Cochlear implants (CIs) are an ever-evolving issue for audiologists. Children are identified with hearing loss at younger ages and new approaches to treating hearing loss are emerging, giving rise to more questions about how health plans (public and private) cover cochlear implants and related services.
Q: Does Medicare have a specific policy regarding cochlear implants?
Yes. An article in MLN Matters, a publication of the Centers for Medicare and Medicaid Services' (CMS) Medicare Learning Network, describes Medicare coverage for CI services that became effective April 4, 2005. The article can be accessed online [PDF] and states:
"CMS will cover treatment of bilateral pre- or post-linguistic, sensorineural, moderate-to-profound hearing loss for individuals with hearing test scores equal to or less than 40% correct in the best aided listening condition on tape-recorded tests of open-set sentence recognition." More detailed coverage requirements are further listed in this article.
Additionally, CMS will cover cochlear implants of individuals with open-set sentence recognition test scores of greater than 40% to less than or equal to 60% correct, where the device was implanted in an acceptable clinical trial/study.
Q: Does Medicaid cover cochlear implants?
Medicaid coverage and payment for CIs and related services differs from state to state. The federal government provides general benefits category requirements for the states, including early and periodic screening, diagnosis and treatment (EPSDT), which requires coverage of services and related prosthetic devices and durable medical equipment for children. For adults, however, federal regulations give discretion to states for coverage of specific devices and services.
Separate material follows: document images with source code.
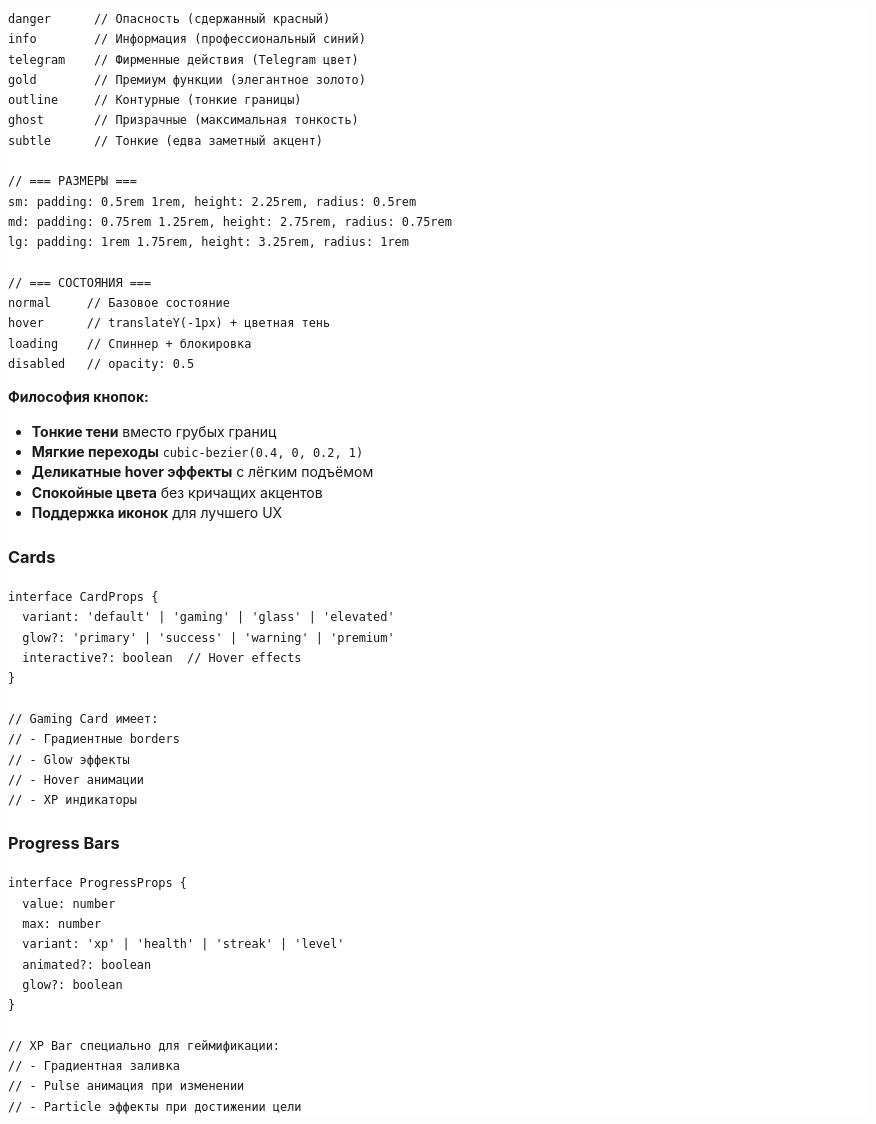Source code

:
 ```tsx
danger      // Опасность (сдержанный красный)
info        // Информация (профессиональный синий)
telegram    // Фирменные действия (Telegram цвет)
gold        // Премиум функции (элегантное золото)
outline     // Контурные (тонкие границы)
ghost       // Призрачные (максимальная тонкость)
subtle      // Тонкие (едва заметный акцент)

// === РАЗМЕРЫ ===
sm: padding: 0.5rem 1rem, height: 2.25rem, radius: 0.5rem
md: padding: 0.75rem 1.25rem, height: 2.75rem, radius: 0.75rem
lg: padding: 1rem 1.75rem, height: 3.25rem, radius: 1rem

// === СОСТОЯНИЯ ===
normal     // Базовое состояние
hover      // translateY(-1px) + цветная тень
loading    // Спиннер + блокировка
disabled   // opacity: 0.5
```

**Философия кнопок:**
- **Тонкие тени** вместо грубых границ
- **Мягкие переходы** `cubic-bezier(0.4, 0, 0.2, 1)`
- **Деликатные hover эффекты** с лёгким подъёмом
- **Спокойные цвета** без кричащих акцентов
- **Поддержка иконок** для лучшего UX

### Cards
```tsx
interface CardProps {
  variant: 'default' | 'gaming' | 'glass' | 'elevated'
  glow?: 'primary' | 'success' | 'warning' | 'premium'
  interactive?: boolean  // Hover effects
}

// Gaming Card имеет:
// - Градиентные borders
// - Glow эффекты 
// - Hover анимации
// - XP индикаторы
```

### Progress Bars
```tsx
interface ProgressProps {
  value: number
  max: number
  variant: 'xp' | 'health' | 'streak' | 'level'
  animated?: boolean
  glow?: boolean
}

// XP Bar специально для геймификации:
// - Градиентная заливка
// - Pulse анимация при изменении
// - Particle эффекты при достижении цели
```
Q: Are private health plan policies uniform?
No. Each private health plan has its own approach to coverage (see "Cochlear Implant Coverage," p. 4); employers, of course, can modify their specific coverage even further. Therefore, regardless of the general policy of an individual patient's health insurance carrier, that individual's specific policy must be referenced to determine coverage.
Aduiologists and speech-language pathologists should be aware of state-mandated CI coverage. For example, in May 2009 Wisconsin become one of the first states to require insurance companies to cover the cost of CIs for children 18 years old or younger (The ASHA Leader, July 14, 2009).
Q: What are the Current Procedural Terminology® (CPT) codes for cochlear implant services?
CPT codes include:
92506, Evaluation of speech, language, voice, communication, and/or auditory processing
92507, Treatment of speech, language, voice, communication, and/or auditory processing
92601, Diagnostic analysis of cochlear implant, patient under 7 years of age; with programming
92602, Diagnostic analysis of cochlear implant, patient under 7 years of age; subsequent programming
92603, Diagnostic analysis of cochlear implant, age 7 years or older; with programming
92604, Diagnostic analysis of cochlear implant, age 7 years or older; subsequent reprogramming
92626, Evaluation of auditory rehabilitation status, first hour
92627, Evaluation of auditory rehabilitation status, each additional 15 minutes
92630, Auditory rehabilitation; pre-lingual hearing loss
92633, Auditory rehabilitation; post-lingual hearing loss
Q: What are the codes for cochlear implant services through the Healthcare Common Procedural Coding System (HCPCS)?
HCPCS codes include:
L8614, Cochlear Device/System
L8619, Cochlear implant external speech processor, replacement
L7500, Repair of prosthetic device, hourly rate (excludes V5335 repair of oral laryngeal prosthesis or artificial larynx)
L7510, Repair of prosthetic device, repair or replace minor parts
Providers should remember that Medicare restricts coverage of audiology services to diagnostic testing only. Medicare is also clear that SLPs must use CPT 92507 for treatment services, including auditory rehabilitation. Payers other than Medicare should accept all of the auditory rehabilitation codes.